- Film poster
- Directed by: Liz W. Garcia
- Written by: Liz W. Garcia
- Produced by: Liz W. Garcia Joshua Harto Isaac Lefevre Red Sanders
- Starring: Juno Temple Julia Garner Alessandro Nivola Maggie Siff Olivia Luccardi Philip Ettinger
- Cinematography: Andreas Burgess
- Edited by: Sam Adelman Elizabeth Kling
- Music by: Nathan Halpern
- Production companies: La Pistola Red Entertainment
- Release date: April 21, 2017 (Tribeca Film Festival);
- Running time: 98 minutes
- Country: United States
- Language: English

= One Percent More Humid =

One Percent More Humid is a 2017 American drama film written and directed by Liz W. Garcia.
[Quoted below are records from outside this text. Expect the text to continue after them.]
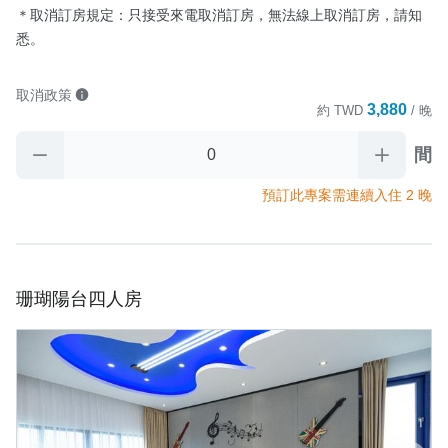
＊取消訂房規定：只接受來電取消訂房，無法線上取消訂房，請知
悉。
取消政策
3,880
約
TWD
/ 晚
間
預訂此專案需連續入住 2 晚
珊瑚陽台四人房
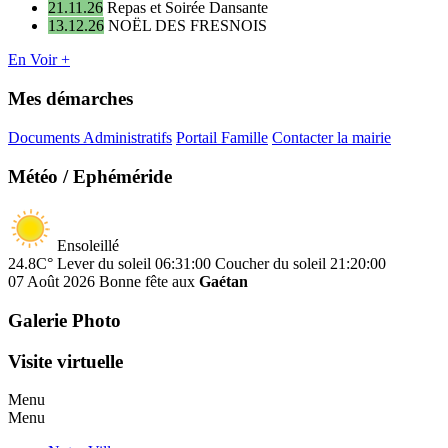
21.11.26
Repas et Soirée Dansante
13.12.26
NOËL DES FRESNOIS
En Voir +
Mes démarches
Documents Administratifs
Portail Famille
Contacter la mairie
Météo / Ephéméride
Ensoleillé
24.8C°
Lever du soleil 06:31:00
Coucher du soleil 21:20:00
07 Août 2026
Bonne fête aux
Gaétan
Galerie Photo
Visite virtuelle
Menu
Menu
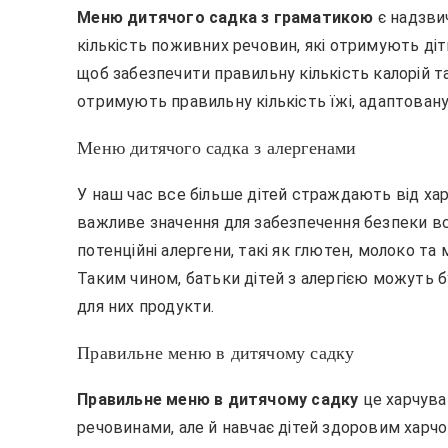
Меню дитячого садка з граматикою
є надзви
кількість поживних речовин, які отримують ді
щоб забезпечити правильну кількість калорій та
отримують правильну кількість їжі, адаптовану 
Меню дитячого садка з алергенами
У наш час все більше дітей страждають від харч
важливе значення для забезпечення безпеки вс
потенційні алергени, такі як глютен, молоко та 
Таким чином, батьки дітей з алергією можуть б
для них продукти.
Правильне меню в дитячому садку
Правильне меню в дитячому садку
це харчува
речовинами, але й навчає дітей здоровим харч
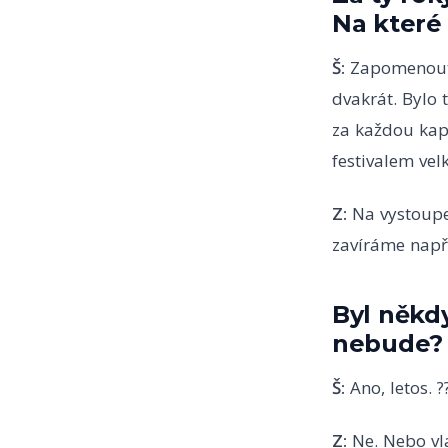
Na které
Š:
Zapomenout n
dvakrát. Bylo
za každou kape
festivalem vel
Z:
Na vystoupen
zavíráme napří
Byl někdy
nebude?
Š:
Ano, letos. ?
Z:
Ne. Nebo vla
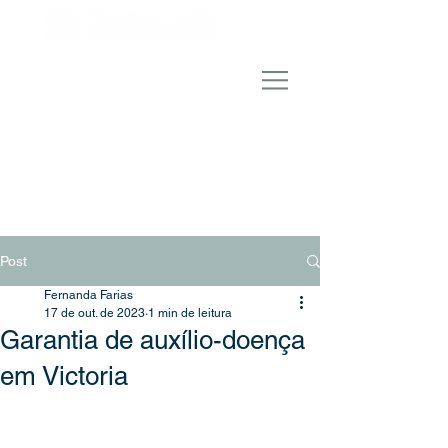
Post
Fernanda Farias
17 de out. de 2023
1 min de leitura
Garantia de auxílio-doença
em Victoria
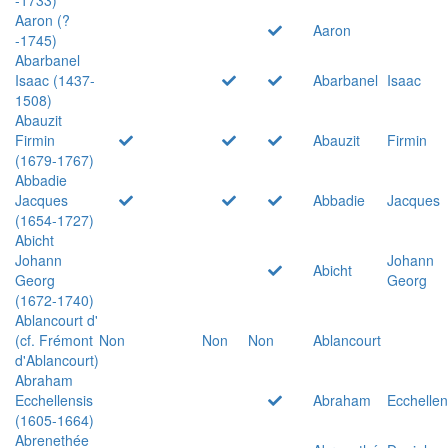
Aaron (?
Aaron
-1745)
Abarbanel
Isaac (1437-
Abarbanel
Isaac
1508)
Abauzit
Firmin
Abauzit
Firmin
(1679-1767)
Abbadie
Jacques
Abbadie
Jacques
(1654-1727)
Abicht
Johann
Johann
Abicht
Georg
Georg
(1672-1740)
Ablancourt d'
(cf. Frémont
Non
Non
Non
Ablancourt
d'Ablancourt)
Abraham
Ecchellensis
Abraham
Ecchellen
(1605-1664)
Abrenethée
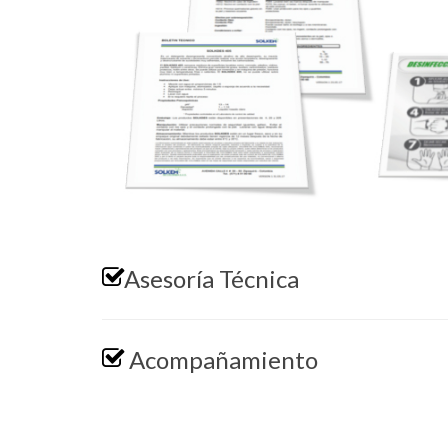
Asesoría Técnica
Acompañamiento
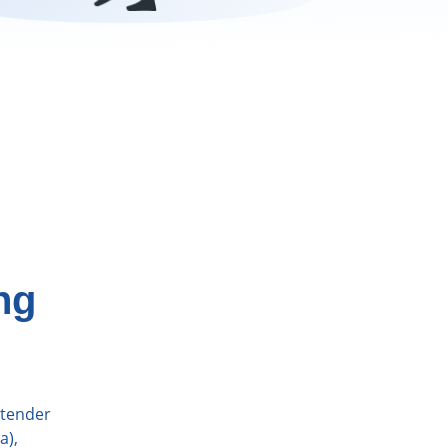
ng
atender
a),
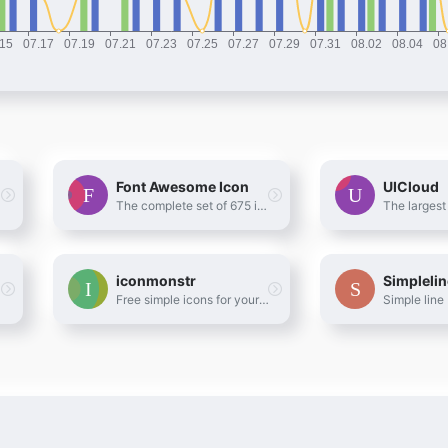
Font Awesome Icon
UICloud
The complete set of 675 icons in Font Awesome
iconmonstr
Simplelin
Free simple icons for your next project
Simple line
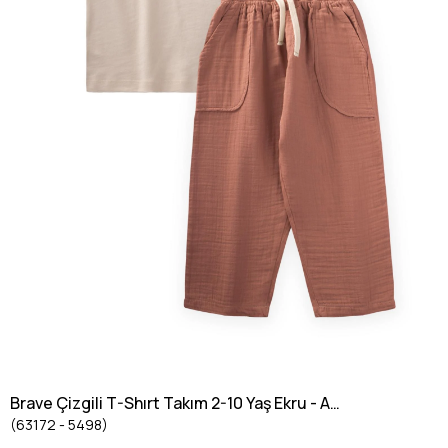
Brave Çizgili T-Shırt Takım 2-10 Yaş Ekru - A
(63172 - 5498)
Kahve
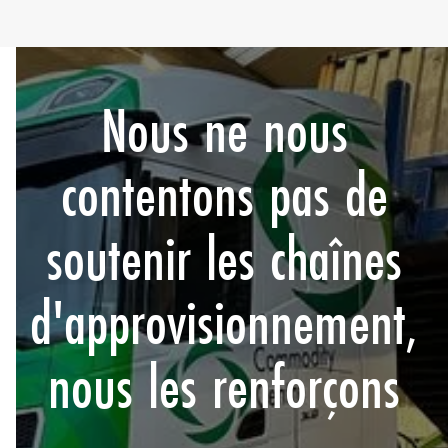
Nous ne nous
contentons pas de
soutenir les chaînes
d'approvisionnement,
nous les renforçons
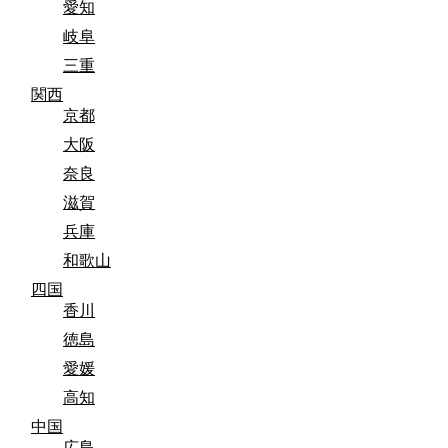
愛知
岐阜
三重
関西
京都
大阪
奈良
滋賀
兵庫
和歌山
四国
香川
徳島
愛媛
高知
中国
広島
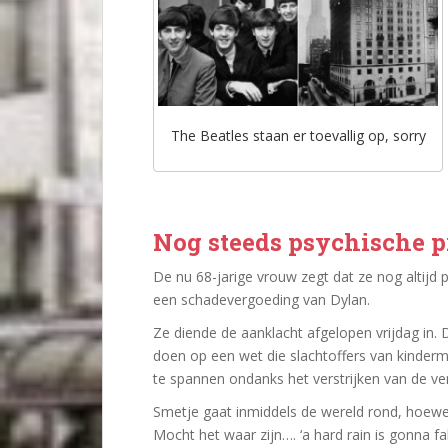
The Beatles staan er toevallig op, sorry
Nog steeds psychische 
De nu 68-jarige vrouw zegt dat ze nog altijd 
een schadevergoeding van Dylan.
Ze diende de aanklacht afgelopen vrijdag in.
doen op een wet die slachtoffers van kinderm
te spannen ondanks het verstrijken van de ver
Smetje gaat inmiddels de wereld rond, hoewe
Mocht het waar zijn…. ‘a hard rain is gonna fall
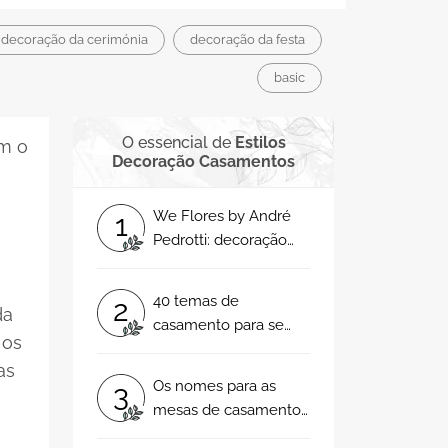
decoração da cerimónia
decoração da festa
basic
O essencial de
Estilos
om o
Decoração Casamentos
We Flores by André
1
Pedrotti: decoração
floral que é uma
celebração da arte de
40 temas de
2
viver e amar!
da
casamento para se
 os
inspirar
as
Os nomes para as
3
mesas de casamento
serão mesmo um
The film stars Juno Temple, Julia Garner, Alessandro Nivola, Maggie Siff, Olivia Luccardi and Philip Ettinger.

==Plot==

Catherine and Iris, who were childhood friends, are returning home from college to a hot and humid summer in upstate New York. They’re filling their days and nights with parties, skinny-dipping and rekindling old relationships. But when a shared trauma from their past becomes increasingly difficult to suppress, a wedge between the two grows, and each begin to pursue forbidden love affairs.

==Cast==
- Juno Temple as Iris
- Julia Garner as Catherine
- Alessandro Nivola as Gerald
- Maggie Siff as Lisette
- Olivia Luccardi as Mae
- Philip Ettinger as Billy
- Mamoudou Athie as Jack
- Liz Larsen as Catherine's Mother
- Jack DiFalco as Reynolds
- Ricky Goldman as Alex

==Release==
The film premiered at the Tribeca Film Festival on April 21, 2017.